Problem to work on →
Below are the records. Restate word for word every line from the one that contains "které poskytují maximální" through the final line, both included.

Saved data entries

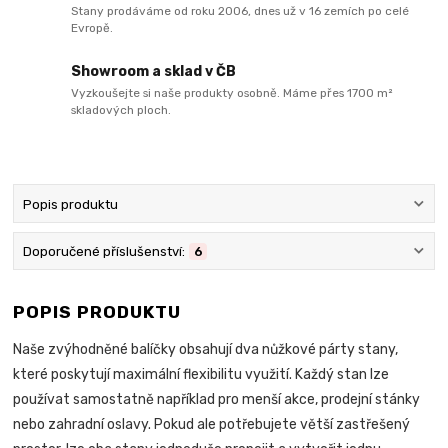
Stany prodáváme od roku 2006, dnes už v 16 zemích po celé
Evropě.
Showroom a sklad v ČB
Vyzkoušejte si naše produkty osobně. Máme přes 1700 m²
skladových ploch.
Popis produktu
Doporučené příslušenství:
6
POPIS PRODUKTU
Naše zvýhodněné balíčky obsahují dva nůžkové párty stany,
které poskytují maximální flexibilitu využití. Každý stan lze
používat samostatně například pro menší akce, prodejní stánky
nebo zahradní oslavy. Pokud ale potřebujete větší zastřešený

Output of the exercise →
které poskytují maximální flexibilitu využití. Každý stan lze
používat samostatně například pro menší akce, prodejní stánky
nebo zahradní oslavy. Pokud ale potřebujete větší zastřešený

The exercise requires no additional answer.